I often get questions about how systems based on AI work, how it learns and how it knows which decisions to make.

InFakt has embedded artificial intelligence into arbitrue to help make decisions about assigning accounting documents to the appropriate category. I often get questions about how systems based on AI work, how it learns and how it knows which decisions to make. In this post I want to briefly illustrate how it works and the process it uses.

The task we set: To determine the probability that a given car will break down in the next year. We want to have a system that will tell us what the chances are after some information about the car is provided.

To build such a system we have to have a database numbering in the thousands with the failure rate of various cars.

First stage

Let’s say that we have a database containing only information about when the car was made and if it broke down in the last year. We feed this information into the program like this:

We input information like this about large numbers of cars, measured in the thousands.

The data given to the system is analyzed by the algorithm, which is an AI-based process. It will be easy to conclude if there is a relationship between the production date of a car (its age) and its failure rate. So theoretically our program works since we get results after entering the date of production. However, trying to determine how likely a given car is to break down in the coming year based only on its production year is problematic and unlikely to be very precise.

For better results, we need to supply the system with more data.

Second stage — adding car manufacturer

We input information like this about large numbers of cars, measured in the thousands.

Now, the algorithm begins to analyze not only the date of production but the brand of the car and what influence it has on the car’s dependability. The analysis will result in different probabilities assigned to each brand to represent how likely their cars are to malfunction. Adding another layer of information increases the precision of predictions about a given car’s reliability.

We could just stop here and leave the model like this, operating on the basis of information about the age and manufacturer of each car. But let’s keep going and add yet another variable to the mix to see if we can get even better results.

The next factor we’ll include is the color of the car.

Third stage — color

We input information like this about large numbers of cars, measured in the thousands.
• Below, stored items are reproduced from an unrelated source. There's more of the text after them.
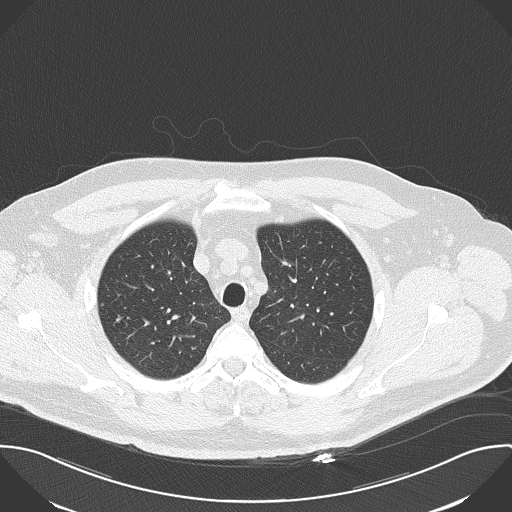
Axial slice from a low-dose chest CT screening exam. Baseline screening round. Lung window (W 1500 / L -600 HU). 2 mm slice thickness. Lung (sharp) reconstruction kernel (B50f). Slice 37 of 156 in the series. 512 × 512 image matrix. Male, age 56 years at enrolment.
Lesion marked by an expert reader, bounding box (x1, y1, x2, y2) in pixels: (96, 300, 131, 337). No non-calcified nodule or mass ≥4 mm was recorded by the screening reader at this exam. Official screen result: negative screen, minor abnormalities not suspicious for lung cancer. Participant outcome: lung cancer diagnosed 476 days after this screen — squamous cell carcinoma, NOS, right upper lobe, moderately differentiated (G2), stage IA (AJCC 6th edition), 10 mm at pathology.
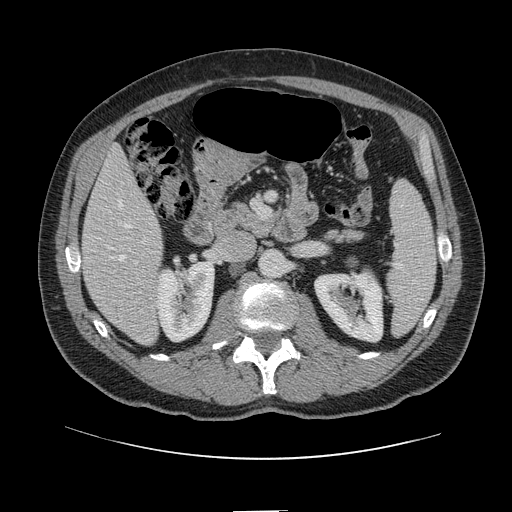
Contrast-enhanced abdominal CT, one axial slice; slice 47 of 161 in the series (ordered by position); 120 kVp; intravenous contrast given; soft-tissue window (W 400 / L 40 HU); 2.5 mm slice thickness; 512 × 512 image matrix, field of view 412 × 412 mm. Case-level facts recorded for this patient, not image findings: patient: female, age 60 years at operation; diagnosis: colorectal cancer liver metastases, imaged before liver resection; multiple liver metastases: no; largest metastasis: 3.5 cm; disease in both lobes: no.
Annotated regions visible in this slice (outlined manually by an expert reader):
- hepatic veins: box from (x=120, y=200) to (x=130, y=261) px
- liver: (x=82, y=150)–(x=162, y=345)
- planned liver remnant (the part of the liver to remain after resection): (x=82, y=150)–(x=158, y=274)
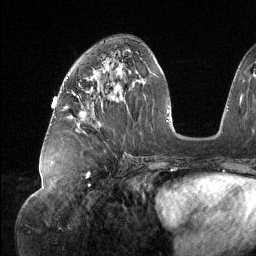
Breast MRI (dynamic contrast-enhanced), one axial slice. Cropped to one breast. Dynamic contrast-enhanced series, time point 2 of 6 at this slice position (early post-contrast). 1.5 T. TE 1.6 ms, TR 4.4 ms. 1.2 mm slice thickness. 256 × 256 image matrix, field of view 280 × 280 mm. Female patient.
Outlined on this slice (semi-automatically segmented with operator editing):
- enhancing-tissue mask used for the functional tumour volume (all voxels passing the contrast-enhancement thresholds inside the analysis volume; usually the tumour): bounding box [x1, y1, x2, y2] px = [64, 88, 93, 118]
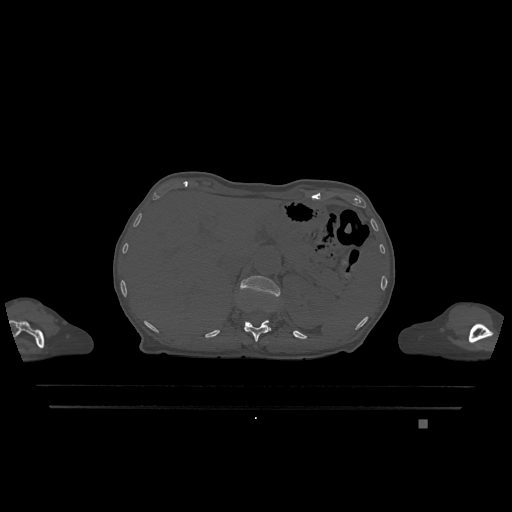
CT including the spine, one axial slice. Position 516 of 1317 along the scan axis. Bone window (W 1800 / L 400 HU). 0.5 mm slice thickness. 512 × 512 image matrix. Female patient, age 74 years. From the clinical record (not read from this slice): primary cancer: lung; vertebrae with lytic lesions (as recorded): T1, T4, T5, T6, L4, L5.
Structures marked on this image (semi-automatic segmentation, software-assisted and operator-edited):
- L1 vertebra: bounding box <240,276,280,330> (left, top, right, bottom; pixels)
- T12 vertebra: <244,320,270,342>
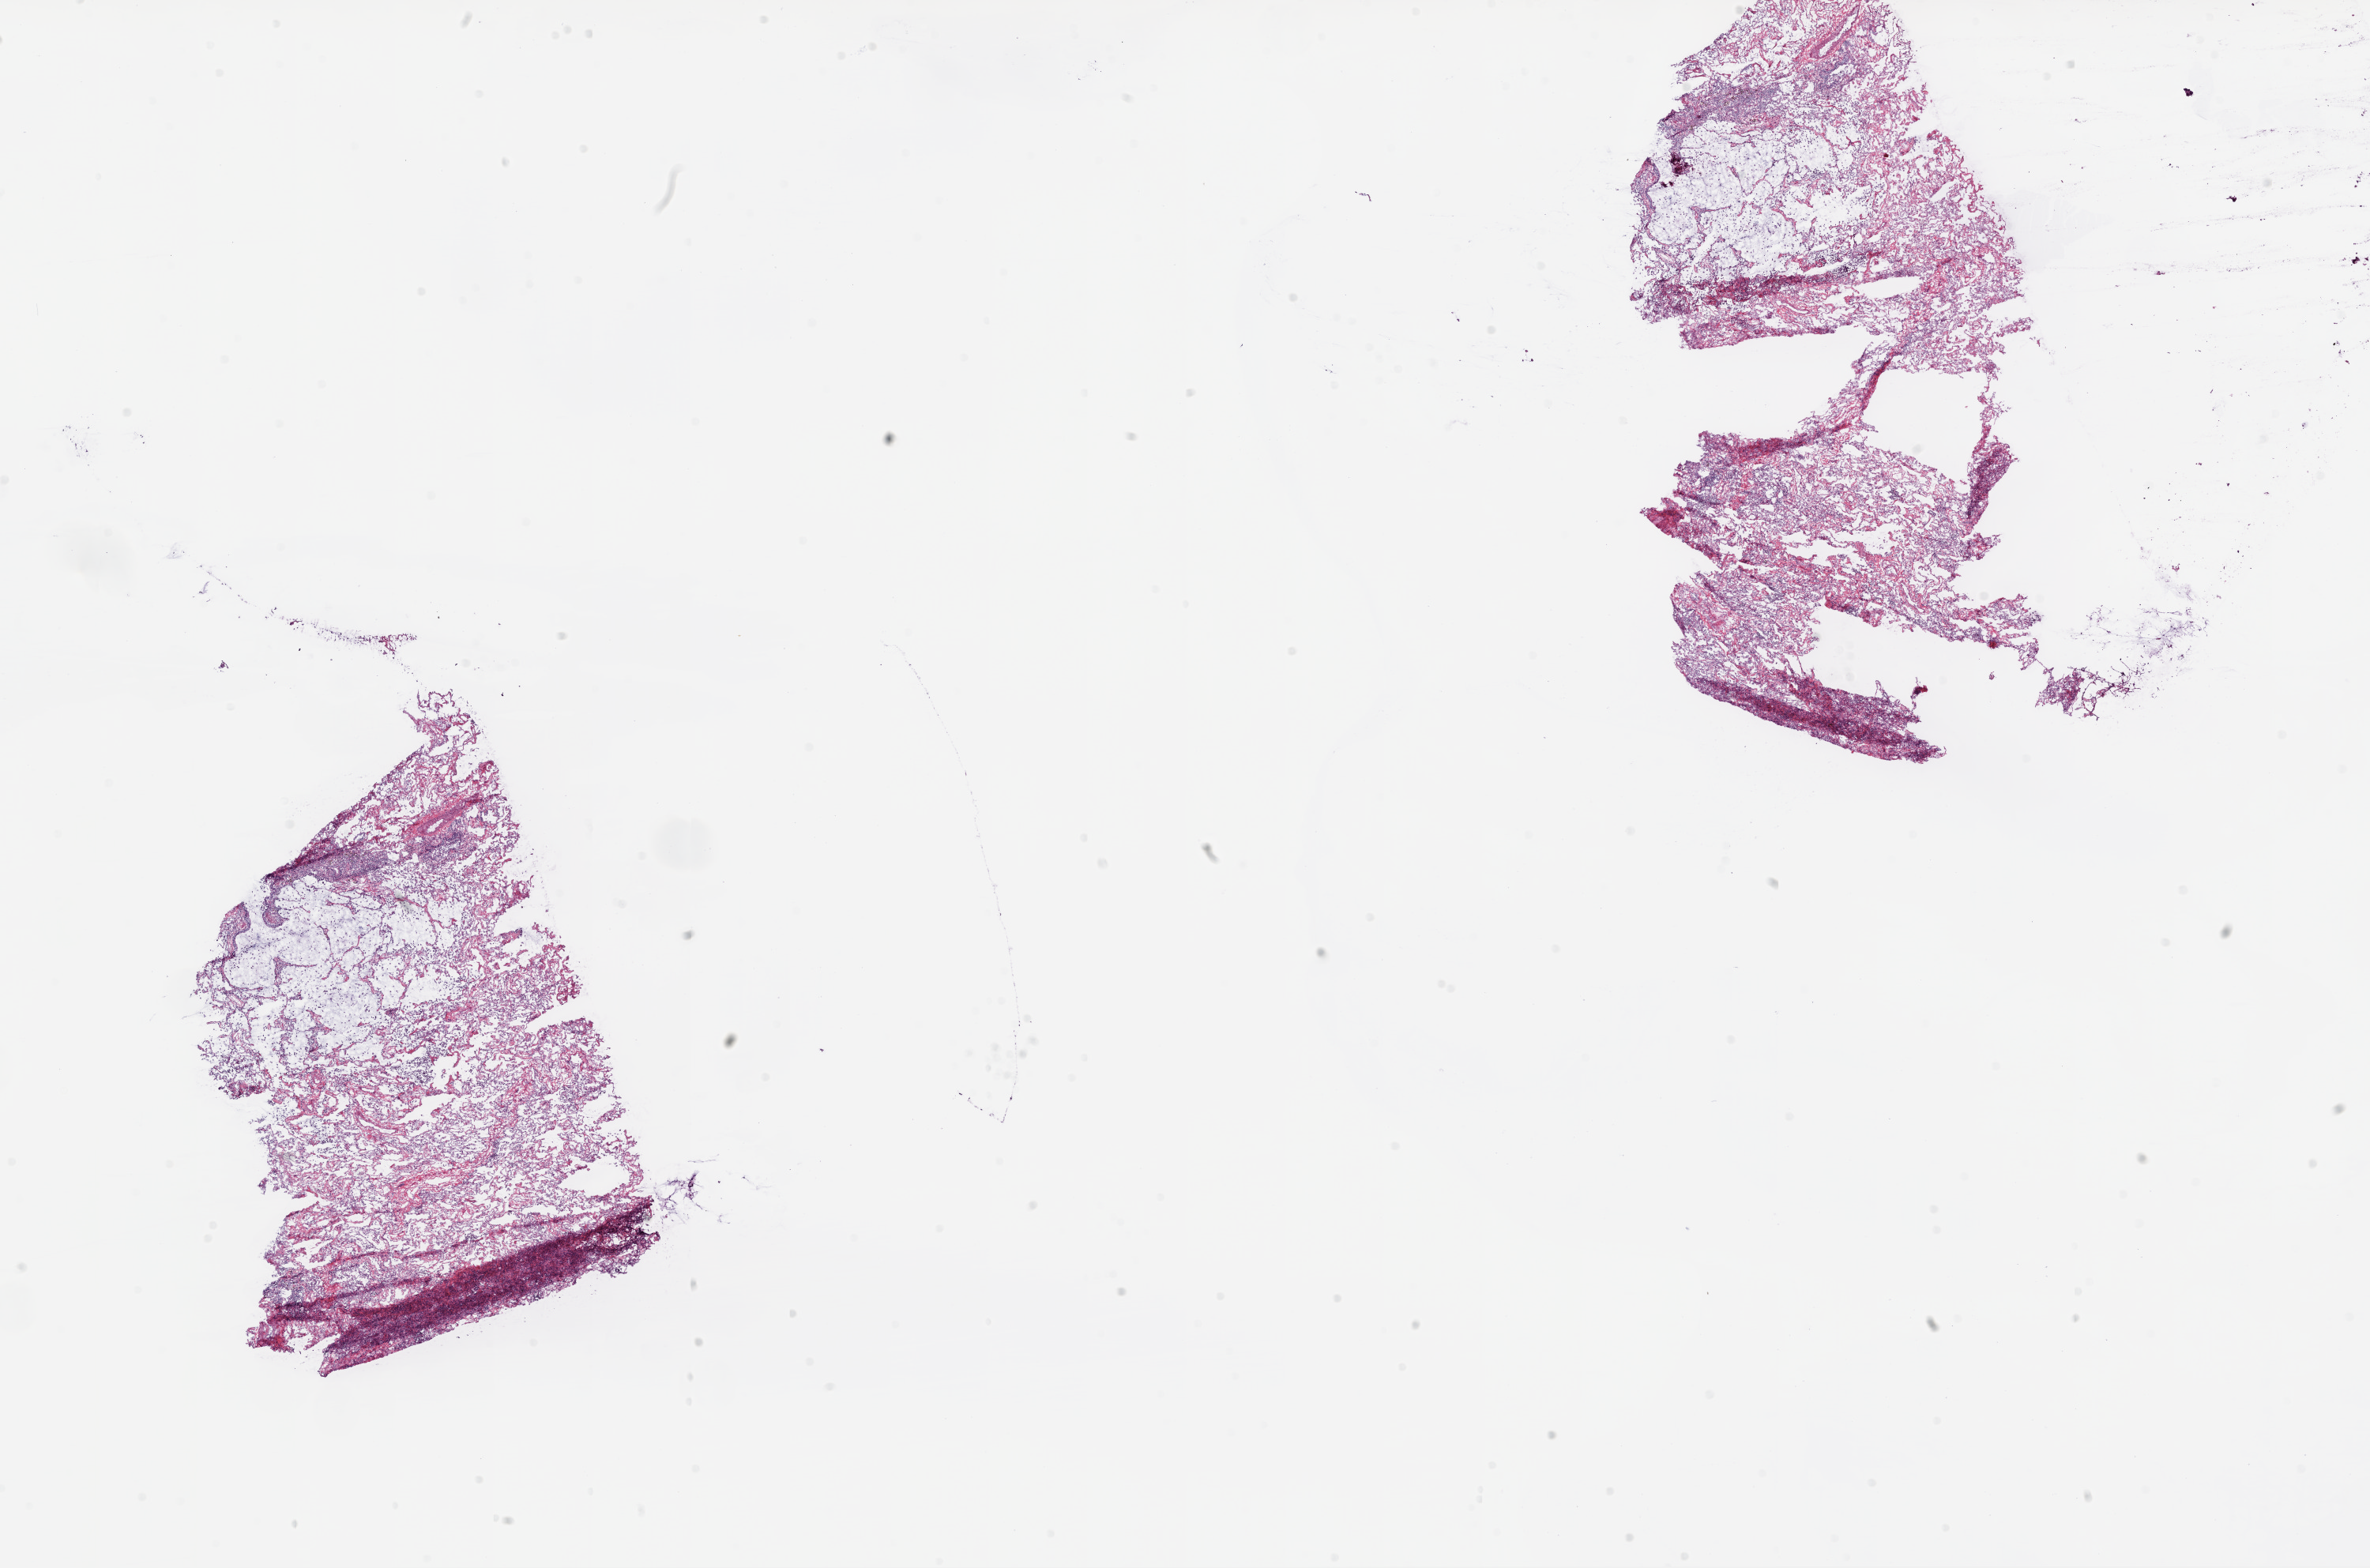
H&E-stained whole-slide image, a low-resolution overview of the entire scanned area, about 24.1 x 15.9 mm (slide scanned at 20x), frozen section from the bottom of the tissue portion, solid tissue normal (non-tumour tissue) sample from the lung. Female, age 63 years at initial diagnosis.
This section: solid tissue normal sample (biorepository sample class). Patient diagnosis: Squamous cell carcinoma, NOS (upper lobe, lung).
The system now evaluates the role of three variables in determining the failure rate of the cars in the database: year produced, brand and color. Our task is to verify that adding the third parameter increased the quality of the results. In this case, the data we get from the system won’t be better and could even be worse because obviously a car’s color has nothing to do with its mechanical performance.

If the quality of the results produced by the system is not enhanced by the addition of another parameter, it’s better to delete it and replace it with something else.

Fourth stage — exchanging color for number for distance driven

We input information like this about large numbers of cars, measured in the thousands.

It’s highly likely that the system will create better, more accurate results on the basis of these variables.

Verifying results

It’s important to verify the effects produced by adding information at each stage in the process described above. What’s the best way to do this?

First, you must have credible data. For example, if I have information about 100,000 cars that broke down in the last year, I will give 90% of it to the AI system to help it learn and keep the remaining 10% to verify the accuracy of the decisions it makes.

Quality and quantity of data

The best results are achieved through the biggest data samples. The amount of data you need to enhance the accuracy of the results increases with the number of parameters you apply. It’s also important that the data you use be accurate and diversified. In the example above, we would get poor quality results if we only used, for example, cars of the same brand and of similar ages.

Well-chosen data

As the example above shows, it’s important to select data on the basis of how it can help Artificial Intelligence to make better decisions and produce more accurate results. In my illustration, it’s clear that color has no influence on a car’s reliability. If happens, though, that we don’t know what kind of data is the most useful and will have the best positive effect on the results we get. For example, it’s hard to say what effect the age of the driver has on the proper functioning of the car in isolation from other factors. That’s why it’s important to test multiple solutions.

Using AI

The most common current use of AI to categorize data (as in the example where we categorized cars according to their failure rate) and to identify photographs, images and writing.

Artificial Intelligence in arbitrue

In arbitrue, we put Artificial Intelligence to work in the field of accounting. We recognize that many accounting tasks can be automated with a degree of accuracy that is at least as high as that of humans. We use collected data to teach our system whether or not a given document should be processed and if yes then into which category.